[ Quais são os cinco erros mais comuns que os escritores do mainstream cometem ao escrever ficção científica? ]
1. O uso desequilibrado da ciência. Alguns escritores do mainstream, ao se deparar com o desejo ou a encomenda para escrever uma história de FC, muitas vezes levam a tarefa ao pé da letra: acham que precisam escrever um tratado científico, porque, em sua opinião, só é ficção científica se tiver ciência. Outros, um pouco mais escolados, sabem que não é bem assim, e se permitem as liberdades que o ofício generosamente oferece, que são as da invenção: no entanto, acabam por inventar absolutamente tudo, inclusive novas leis da física ou da lógica, que acabam não levando a lugar algum. Ou seja, ciência em excesso ou nenhuma ciência não põem mesa em termos de FC.
2. A linguagem rebuscada e formal. O escritor do mainstream parece pensar que FC é necessariamente algo asséptico como o interior de uma nave espacial do filme 2001: uma odisséia no espaço, e portanto deve-se ter ou formalidade e grandiloqüência, ou frieza, tanto nos gestos quanto nos diálogos dos personagens. Eles esquecem que a FC é mais um modo do que um gênero, ou seja, é perfeitamente possível (e até aceitável) que se use a FC para falar da nossa realidade, do aqui e do agora. Uma das características do estranhamento, segundo Viktor Chklóvski, é justamente trazer a familiaridade para o leitor (o que pode ser feito pela via da linguagem, fazendo com que as personagens falem gírias ou pelo menos uma linguagem sem barroquismos) a fim de que o choque da estranheza seja maior (por exemplo, a percepção de que estamos em outro planeta, ou num universo paralelo).
3. O desconhecimento praticamente absoluto do que se produziu nos últimos trinta anos na literatura do gênero.
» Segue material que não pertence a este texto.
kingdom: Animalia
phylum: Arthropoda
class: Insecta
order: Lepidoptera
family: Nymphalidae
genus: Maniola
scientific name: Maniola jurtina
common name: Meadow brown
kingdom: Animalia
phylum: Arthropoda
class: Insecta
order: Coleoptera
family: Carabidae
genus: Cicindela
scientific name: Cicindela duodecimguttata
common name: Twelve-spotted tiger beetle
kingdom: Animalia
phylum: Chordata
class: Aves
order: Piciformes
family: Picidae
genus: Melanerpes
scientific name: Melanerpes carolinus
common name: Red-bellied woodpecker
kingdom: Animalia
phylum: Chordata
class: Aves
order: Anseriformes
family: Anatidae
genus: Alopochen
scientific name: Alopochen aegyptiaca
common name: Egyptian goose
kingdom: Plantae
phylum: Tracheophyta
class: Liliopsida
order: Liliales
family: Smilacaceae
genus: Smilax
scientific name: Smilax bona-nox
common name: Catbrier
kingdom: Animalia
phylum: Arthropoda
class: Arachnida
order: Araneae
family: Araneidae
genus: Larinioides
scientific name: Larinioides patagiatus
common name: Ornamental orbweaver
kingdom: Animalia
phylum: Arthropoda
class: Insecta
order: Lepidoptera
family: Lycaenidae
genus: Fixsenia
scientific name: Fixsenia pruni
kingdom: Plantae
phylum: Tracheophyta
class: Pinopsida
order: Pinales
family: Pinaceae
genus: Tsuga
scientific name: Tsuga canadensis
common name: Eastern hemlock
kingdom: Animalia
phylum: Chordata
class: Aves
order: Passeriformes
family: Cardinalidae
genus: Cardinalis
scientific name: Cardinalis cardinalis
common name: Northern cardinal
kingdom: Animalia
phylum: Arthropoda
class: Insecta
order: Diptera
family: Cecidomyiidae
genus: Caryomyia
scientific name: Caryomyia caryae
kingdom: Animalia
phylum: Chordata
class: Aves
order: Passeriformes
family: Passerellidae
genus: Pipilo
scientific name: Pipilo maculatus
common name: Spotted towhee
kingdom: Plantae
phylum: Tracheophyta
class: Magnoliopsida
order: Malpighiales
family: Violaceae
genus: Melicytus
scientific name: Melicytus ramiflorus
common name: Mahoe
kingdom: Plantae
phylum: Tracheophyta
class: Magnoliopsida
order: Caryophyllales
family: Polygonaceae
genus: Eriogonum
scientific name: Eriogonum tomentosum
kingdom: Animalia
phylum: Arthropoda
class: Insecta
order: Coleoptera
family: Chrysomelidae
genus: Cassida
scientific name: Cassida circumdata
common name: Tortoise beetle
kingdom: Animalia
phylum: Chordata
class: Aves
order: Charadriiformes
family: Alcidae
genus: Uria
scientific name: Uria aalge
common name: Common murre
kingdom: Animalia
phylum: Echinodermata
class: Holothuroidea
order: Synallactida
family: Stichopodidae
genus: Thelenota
Na década de 1970, talvez devido ao cinema, talvez devido à grande quantidade de traduções de autores clássicos como Isaac Asimov, Ray Bradbury e Arthur C. Clarke, e até mesmo outros que hoje são desconhecidos do grande público, como Fredric Brown e Robert Sheckley, alguns escritores do mainstream tinham um bom conhecimento do que se produzia lá fora. Rubem Fonseca e Ignácio de Loyola Brandão escreveram histórias de ficção científica bem antenadas com sua época (Fonseca escreveu alguns contos do gênero na década de 1960, ao passo que Brandão escreveu o romance experimental Zero e a distopia Não verás país nenhum nas décadas de 70 e 80 respectivamente). Mas hoje você não vê mais autores de fora do gueto escrevendo boas histórias de ficção científica. Cabe aqui um parêntese: o interessante é que o autor brasileiro até pode esperar um Roberto Bolaño ser publicado em português, mas se demorar muito ele vai à luta e compra a edição em espanhol, destrincha, percorre o labirinto e lê. Quer dizer, ele toma conhecimento do cânone (seja esse cânone oficial, acadêmico, moderno, modernoso etc.), seja com esse autor, ou com outro mais atual de outro país, como os EUA, a Inglaterra, a França. Mas para o mesmo acontecer com um autor de ficção científica este precisa virar cult, como Philip K. Dick (que morreu há vinte e sete anos), caso contrário nada feito.
4. O foco na alegoria. O escritor do mainstream de modo geral tenta fazer um breakthrough escrevendo com o foco na forma, e não no conteúdo, e não raro acaba escrevendo alegorias ou parábolas, à maneira dos contes philosophiques franceses. Isto não é um erro: os anos 1960 e 1970 estão cheios de ótimos exemplos narrativos de FC experimental cujo foco era voltado mais para a forma do que para o conteúdo, como Stand on Zanzibar, de John Brunner, ou Dhalgren, de Samuel Delany. Entretanto, não estamos mais nos anos 70, e o que vemos hoje é o retorno da narrativa clássica (leia-se clássica aqui não como conservadora, mas como conversadora, que dialoga com tradições, como Conrad, Balzac, Faulkner, Hemingway, Férenc Molnar, Érico Veríssimo), e a ficção científica só tem a ganhar com a versão século 21 desse diálogo.
5. Não me ocorre um quinto erro, ainda que pecadilhos existam vários.